The government has tried various means to try to get the pupils back to school. It has held fresh elections for "school committees" and tried to negotiate with parents. But while the parents generally seem to favor a return to school, the pupils themselves will not budge.

One of the reasons is the breakdown of parental control in the black townships. In most families, both parents work. Often they leave home around 6 in the morning and return about 7 at night. During the day the children are left to their own devices.

Nor are all the pupils involved "children." It is not unusual to find teen-agers in even the very low school grades in African schools, and young men and women over 20 in the senior schools.

Now opposition politicians are urging the government to release immediately the 16 pupils who have been in detention for several months, and to talk directly to representatives of the students themselves, instead of trying to work through the school committees and the parents.

Meanwhile the pupils are taking a tough line.Several headmasters have received death threats from a group calling itself the Black Eye. One letter says, "We know that [Prime Minister P. W.] Botha is your god. Now it is time you look after your nation. . . . In order not to lose your life you are to exclude yourself from the government. The government has used you as tools. . . . Brothers and sisters of Azania, let us come together because we do not want you to lose your life." Azania is the African nationalist term for South Africa.
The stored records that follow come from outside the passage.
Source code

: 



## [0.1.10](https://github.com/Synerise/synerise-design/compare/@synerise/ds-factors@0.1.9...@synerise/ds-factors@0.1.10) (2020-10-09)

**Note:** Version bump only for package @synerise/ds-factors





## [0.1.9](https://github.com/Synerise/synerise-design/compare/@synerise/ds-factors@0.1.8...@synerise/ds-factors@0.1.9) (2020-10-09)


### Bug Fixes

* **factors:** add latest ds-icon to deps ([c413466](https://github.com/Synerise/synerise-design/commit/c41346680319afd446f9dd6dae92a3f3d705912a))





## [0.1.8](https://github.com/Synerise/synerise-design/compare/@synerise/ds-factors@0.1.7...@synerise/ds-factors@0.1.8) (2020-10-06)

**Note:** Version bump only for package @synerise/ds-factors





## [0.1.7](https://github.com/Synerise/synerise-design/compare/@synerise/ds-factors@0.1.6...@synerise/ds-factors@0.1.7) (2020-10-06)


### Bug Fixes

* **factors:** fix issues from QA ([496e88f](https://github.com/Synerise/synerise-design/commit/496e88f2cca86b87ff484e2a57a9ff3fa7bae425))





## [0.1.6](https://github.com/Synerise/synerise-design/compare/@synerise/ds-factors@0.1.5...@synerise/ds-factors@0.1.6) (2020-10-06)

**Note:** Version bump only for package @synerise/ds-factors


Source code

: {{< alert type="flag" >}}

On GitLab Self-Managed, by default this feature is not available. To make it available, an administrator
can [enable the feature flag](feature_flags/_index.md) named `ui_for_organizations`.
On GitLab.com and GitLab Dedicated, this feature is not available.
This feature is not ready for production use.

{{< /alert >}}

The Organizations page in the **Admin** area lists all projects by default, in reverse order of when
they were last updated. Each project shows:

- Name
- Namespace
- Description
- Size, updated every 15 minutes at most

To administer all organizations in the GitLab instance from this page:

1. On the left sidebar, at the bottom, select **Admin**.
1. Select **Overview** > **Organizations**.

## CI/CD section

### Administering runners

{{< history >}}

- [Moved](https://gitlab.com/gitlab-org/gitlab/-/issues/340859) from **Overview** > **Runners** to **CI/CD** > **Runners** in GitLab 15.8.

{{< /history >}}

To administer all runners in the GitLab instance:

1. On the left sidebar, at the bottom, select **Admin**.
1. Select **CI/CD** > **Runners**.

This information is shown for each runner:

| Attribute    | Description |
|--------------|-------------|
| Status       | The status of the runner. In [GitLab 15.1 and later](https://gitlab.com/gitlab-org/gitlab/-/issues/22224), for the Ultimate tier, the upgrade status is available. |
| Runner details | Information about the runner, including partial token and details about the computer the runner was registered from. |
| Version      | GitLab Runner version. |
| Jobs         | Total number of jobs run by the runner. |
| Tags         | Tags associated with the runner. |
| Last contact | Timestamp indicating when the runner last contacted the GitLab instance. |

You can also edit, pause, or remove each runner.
While the boycott continues at the Cape schools, several government spokesmen have indicated that they realize how necessary it is to improve the education facilities for Indians and Colored pupils as well as Africans. The amount to be spent on school buildings for Colored children is to be doubled this year, and millions more are to be spent on new schools, including technical schools, for Africans.

There are also plans to upgrade the pitifully low standard of education of the teachers themselves in black schools, and to reduce the glaring discrepancies in pay between black and white teachers.

It is now government policy to provide equal educational facilities for children of all races. But it has a long way to go. And there is no firm sign yet that the government will combine the racially separated education departments into one, as blacks want.